╭─ Extract

When I was finally allowed to speak at the very end of the session I made two big points. The UK debate about accountability, relevance and the relationship between electors and elected is dominated today by the questions of who is the demos and what powers remain for the government? The Professor had not mentioned or called anyone else likely to mention the words European Union or devolved governments. You cannot today talk about democracy in the UK unless you examine the transfer of substantial powers to the EU and ask what that has done to democratic accountability. Nor can you understand UK democracy without examining the relative and changing roles of the Scottish Parliament, the Northern Irish and Welsh Assemblies and the Westminster Parliament.
The rule of law and habeas corpus democracy is 800 years old this year, and the English Parliament at least 750 years old. On these large anniversaries we need to ask ourselves the fundamental question, is our democratic inheritance compatible with our current terms of EU membership? What do we do about all those laws and decisions that are made by the EU, which we cannot change if we change the MPs and government in the next Parliament? Those self same laws cannot be changed by our MEPs either. When if ever will there be an EU demos? And do we want to be part of it?
Maybe it was accident that these matters did not get discussed. Maybe it was by design. Maybe next time the BBC could ask one of us UK acadmeics and political thinkers to lead the discussion, or at least to be allowed to point out what the real UK issues are today. They are certainly not the question of giving educated people more votes. They include do we get a vote at all to influence the European laws that rule us? And does England get a vote to decide its issues?

╰─
╭─ Dataset content

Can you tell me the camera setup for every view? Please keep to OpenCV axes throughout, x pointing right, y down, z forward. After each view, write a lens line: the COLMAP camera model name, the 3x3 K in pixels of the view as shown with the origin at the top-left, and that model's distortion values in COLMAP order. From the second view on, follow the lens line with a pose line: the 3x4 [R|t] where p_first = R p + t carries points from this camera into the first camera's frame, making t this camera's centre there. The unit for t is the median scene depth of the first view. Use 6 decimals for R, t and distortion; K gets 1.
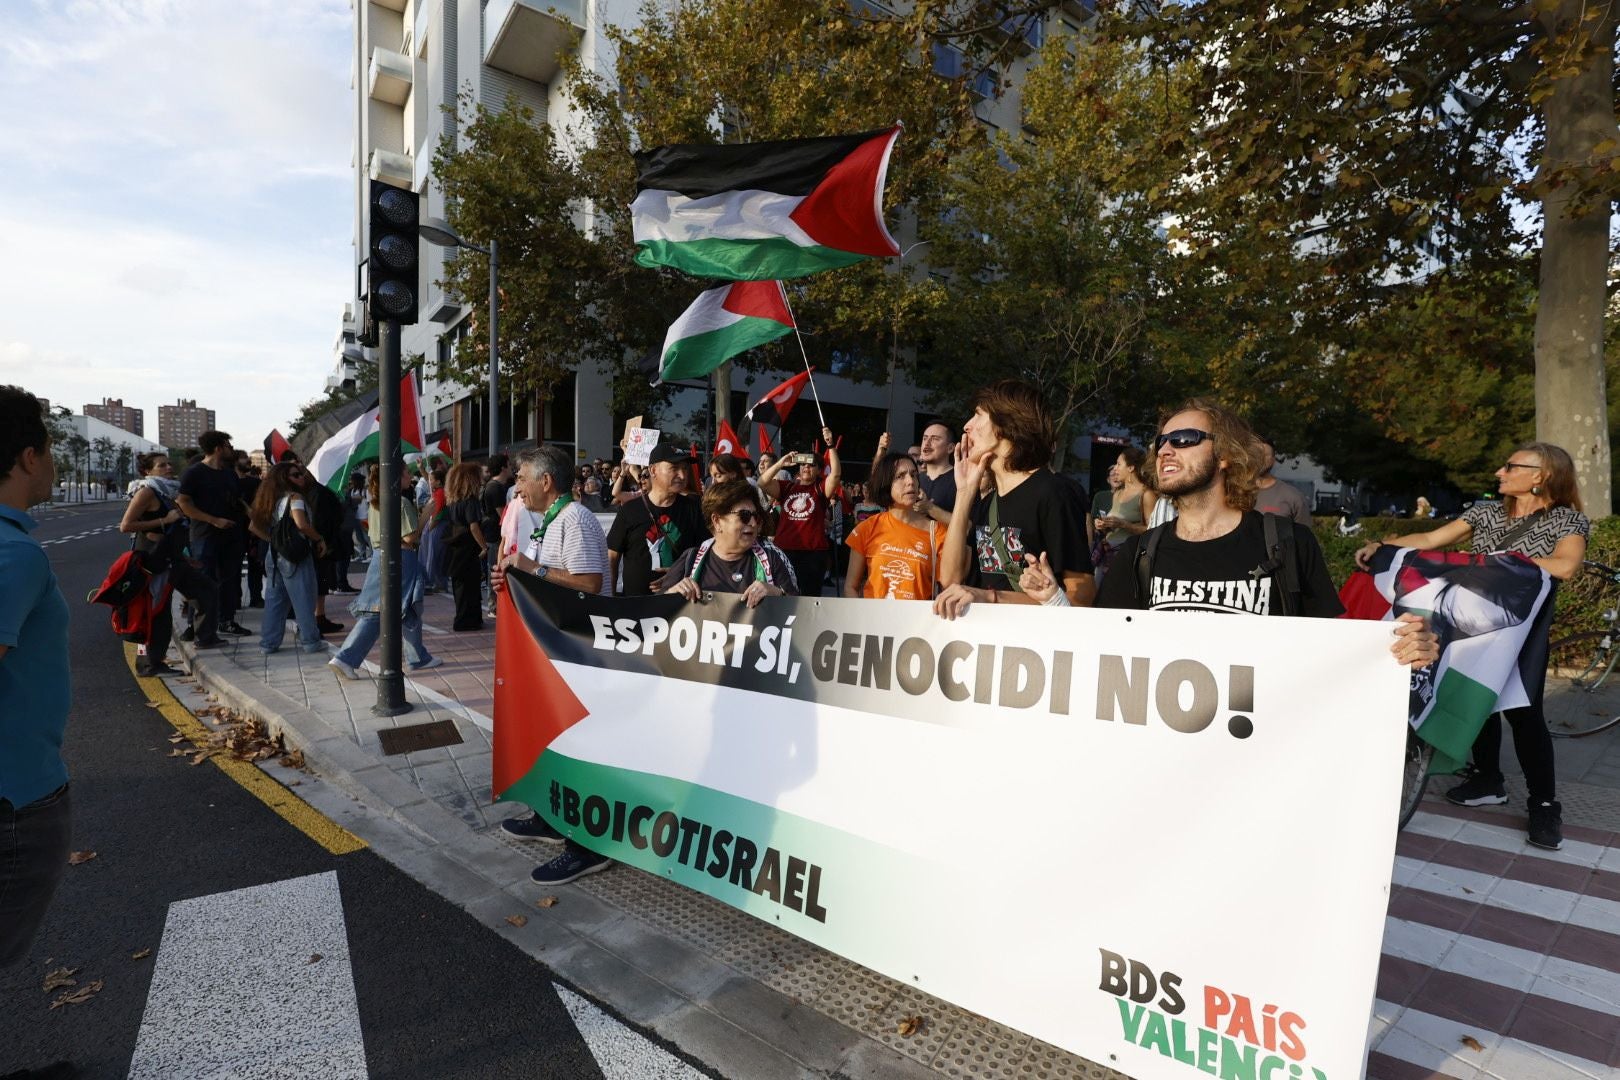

╰─

Please reproduce verbatim the stretch from "When I was finally" through "the Westminster Parliament." in the passage on UK democracy above.

» Your solution:
When I was finally allowed to speak at the very end of the session I made two big points. The UK debate about accountability, relevance and the relationship between electors and elected is dominated today by the questions of who is the demos and what powers remain for the government? The Professor had not mentioned or called anyone else likely to mention the words European Union or devolved governments. You cannot today talk about democracy in the UK unless you examine the transfer of substantial powers to the EU and ask what that has done to democratic accountability. Nor can you understand UK democracy without examining the relative and changing roles of the Scottish Parliament, the Northern Irish and Welsh Assemblies and the Westminster Parliament.